Deep Learning’s Impact on de novo Protein Design
Key Takeaways:
- With advancements in AI, the field of protein engineering has shifted from template-based approaches to de novo designs with approaches including seed-based design, deep generative models, and binder hallucination.
- Design towards specific protein functions is the current frontier factoring in parameters including neosurfaces, conditional binding with biological stimuli, and dynamic modeling, linking deep learning with molecular dynamics.
- Tackling the targetability of hard to match structures, including highly polar surfaces, and encoding controlled conformational flexibility into molecules are still emerging areas of research.
Advances in Protein Binder Design Target Therapeutic and Bioengineering Challenges
Advances in de novo protein design have furthered our progress on many therapeutic and bioengineering challenges. Current methods have led to successfully designed de novo binders for SARS-CoV-2 spike, PD-1, PD-L1, and CTLA-4 proteins, as well as multidomain Cas9 protein and common allergens. As the field looks beyond structure-oriented designs and into function-oriented designs, controllable pathways for therapeutic and sustainability applications as well as tissue engineering are on the horizon.
A Move to De Novo Approaches
Historically, protein design relied on template-based approaches. While successful, these methods are limited by the geometries of known structures. De novo design removes these constraints by using only the target protein’s surface information to engineer entirely new binders. Due to advances in artificial intelligence, accurate structure prediction tools, such as AlphaFold, combined with deep generative models for backbone and sequence generation have led to more robust protein design capabilities. Advancements in de novo binder design have led to three main approaches seed-based design with tools like MaSIF, deep generative models like RFDiffusion paired with sequence design tools like ProteinMPNN for backbone and sequence matching, and binder hallucination tools like BindCraft that utilize structure prediction models like AlphaFold to find binders through iterative feedback.

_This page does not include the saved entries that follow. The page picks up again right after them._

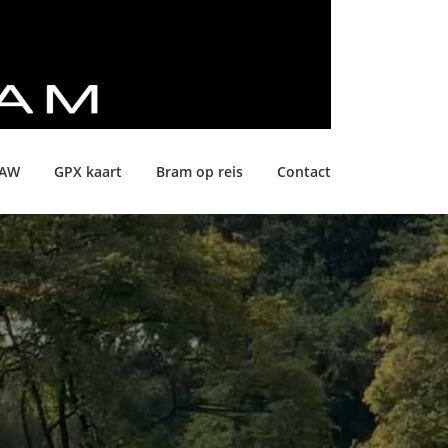
LAW
GPX kaart
Bram op reis
Contact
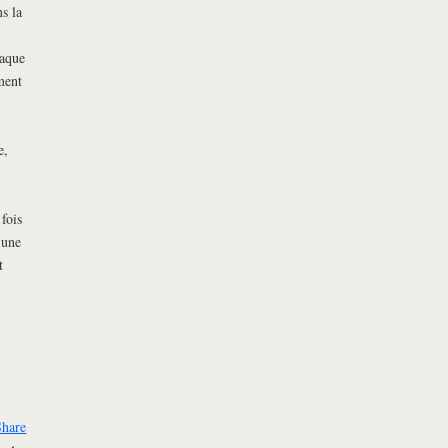
s la
haque
ment
e,
fois
 une
t
Share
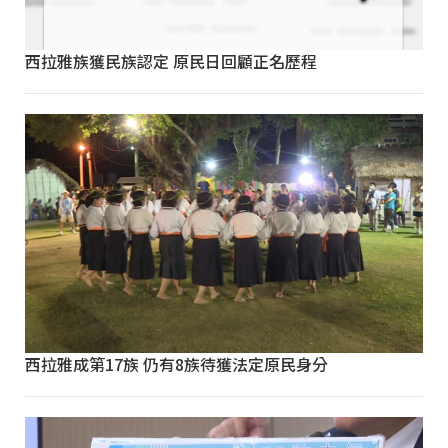
西拉雅族獲民族認定 原民日回顧正名歷程
西拉雅成第17族 仍有8族待獲法定原民身分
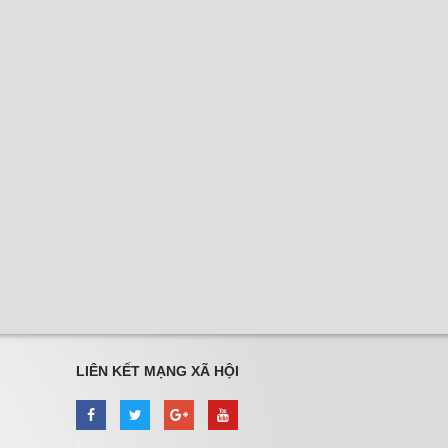
LIÊN KẾT MẠNG XÃ HỘI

The rapid progress in these approaches is largely attributed to the advancement of AI in structure prediction. Tools, such as AlphaFold2, RoseTTAFold, ESMFold, and OpenFold, have revolutionized the design pipeline by providing accurate in silico filtering that identifies the most promising candidates, thereby reducing the need for costly, large-scale experimental screening and enabling hallucination methods.
A Focus on Function-Oriented Design Has Emerged
While structure-oriented design has seen massive success, the current frontier is function-oriented design. Researchers are now developing computational tools and methods for small molecules that can be used as triggers to disrupt or enable interactions or that can address neosurfaces. Another approach is designing systems that change conformation in response to biological stimuli (e.g., peptide binding), allowing for the creation of controllable pathways for cell engineering and therapeutics.
Despite these advances, several challenges remain. Some binding sites are still difficult to target because of their geometry or high polarity. Also, more research is needed to understand protein dynamics in biological processes for encoding conformational flexibility into the molecules in a controlled manner. However, with developments in retraining structure prediction models and training deep generative models on molecular dynamics trajectories, improvement in function-oriented design is anticipated.
The paper by the Correia lab was published online on February 26, 2026 and in the April 2026 issue of Current Opinion in Structural Biology.